I think it's perfectly reasonable to hate marketers but we can likely blame the designers for the broken links on the gawker sites. Just delete the #! from the url and it should take you to the article. This page explains why they broke their own links and why it was a stupid design.
posted by Occam's Aubergine at 7:27 PM on March 4, 2011


On a slightly more abstract level, those five-button electronic locks you see on cars? Twenty minutes maximum. Via the other good website.
posted by eritain at 7:34 PM on March 4, 2011 [1 favorite]


How to crack a Master Lock combination in 100 tries.

I found that over-designed and impossible to follow.
posted by Ratio at 8:48 PM on March 4, 2011


Meanwhile, reports of luggage handlers stealing all kinds of shit are all over the news. I love travelling by plane, don't you?

TSA inspection agents are in a perfect position to relieve you of small, high-value items. They're supposedly monitored by camera, but anything that can be vanished by prestidigitation is vulnerable. I know more than one person who found a TSA inspection notice in place of a valuable.

One of my family members had an overpriced LED flashlight lifted from her case during an inspection. She went through the claims process, which is a byzantine mess designed to obviate any responsibility on their part. She was only compensated after submitting the claim a third time after contacting a US senator she happens to be on a first name basis with.

Anyone without that kind of clout can forget it. They can rob you, they can molest you, and they can detain you indefinitely. The TSA is as unaccountable as any petty bureaucracy you'd find in a fascist state or banana republic.
posted by clarknova at 10:42 PM on March 4, 2011 [1 favorite]


couple of feet of det-cord
heh, that is banging the box.

posted by clavdivs at 3:43 AM on March 5, 2011


"But AAA was there within 20 minutes with a slim jim. For free. We made the stage on time."

monospace - we once had a similar incident: Our bass player was supposed to meet us at a town 90 min east of the previous night's gig, where he had to stop and do something during the day. On his way out of town he stopped for a car wash. It was winter, and on the way out of the carwash he hit a little patch of ice and slid off the pavement. No problem, he thought, so he put the car in gear and got out to push it up the height of the pavement. Distressingly, the car thought he was still inside, and locked all the doors. What to do, with the car sitting there with the wheels turning on the ice.

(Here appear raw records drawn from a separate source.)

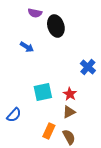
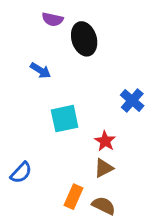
cyan square: (43, 92) -> (65, 119), moved
brown semicircle: (69, 137) -> (104, 206), turned -35

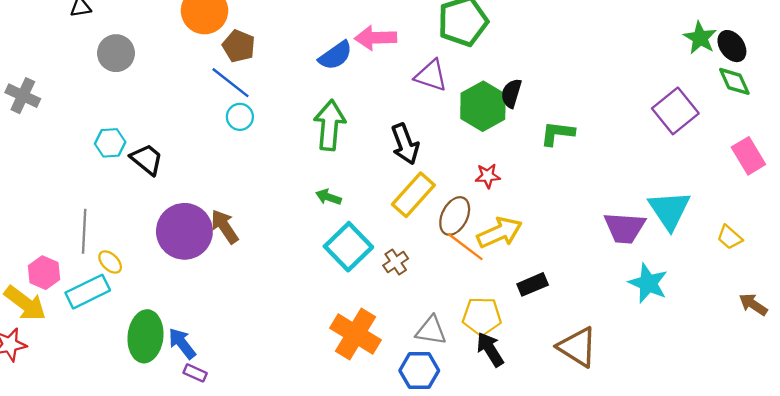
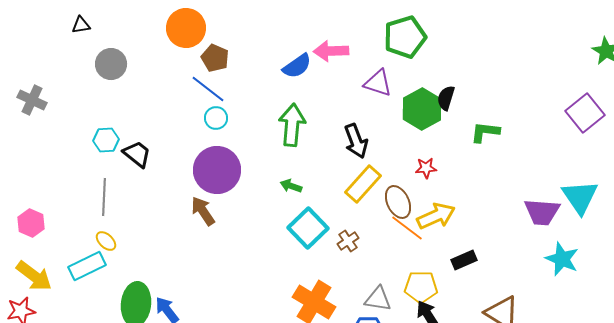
brown ellipse: (455, 216) -> (398, 202), turned -52
gray line: (84, 231) -> (104, 197), moved
purple circle: (184, 231) -> (217, 170), moved
pink hexagon: (44, 273) -> (31, 223), moved

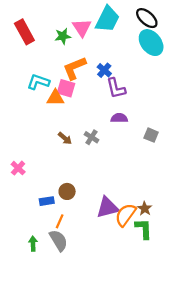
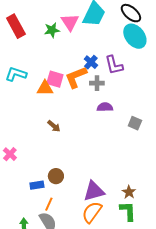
orange L-shape: (74, 68) -> (76, 77), moved
cyan L-shape: (38, 82) -> (16, 74), moved
purple L-shape: (116, 88) -> (114, 65), moved
gray cross: (91, 137) -> (97, 83), moved, turned -32
orange semicircle: (126, 215) -> (92, 212), moved

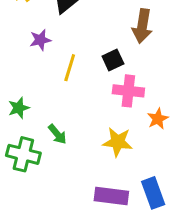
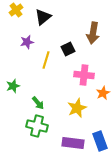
black square: (113, 60) -> (68, 49), moved
yellow star: (118, 142) -> (77, 108), turned -30
green cross: (23, 154) -> (37, 126), moved

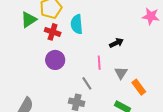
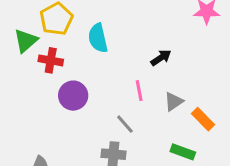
red cross: (53, 32) -> (51, 60), moved
gray triangle: (121, 73) -> (174, 102), turned 32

So he calls CAA, and the guy comes out, fiddles with the slim jim for a while, and opens the door. Big relief! Now the bass player still has 90 minutes to make the gig. Except that the slim jim is stuck in the door, and the CAA guy won't let him drive away with it, because HE MIGHT USE IT TO BREAK INTO SOMEONE'S CAR. Eventually the guy saw the light and buddy showed up at the gig with the slim jim duct-taped to his window. Only 30 minutes late, and the people didn't seem to mind.

Weirdly, when we got stopped by the cops on our way to the hotel after the gig, they didn't say anything about the slim jim, which was probably just as well.
posted by sneebler at 11:27 AM on March 5, 2011


"Hey, buddy! I locked my keys in my car. Can I please take your car apart and use the pieces to break into my car?"

It must be horrible to not have any friends.
posted by Threeway Handshake at 12:44 PM on March 5, 2011


I think my brother is still mad at me for unlocking his car 20 years ago. He had tried for hours with a bent hanger. I asked to try as I had never done it before. *click chunk* And it was done in one try.

Moral of the story? Ask your sister to help.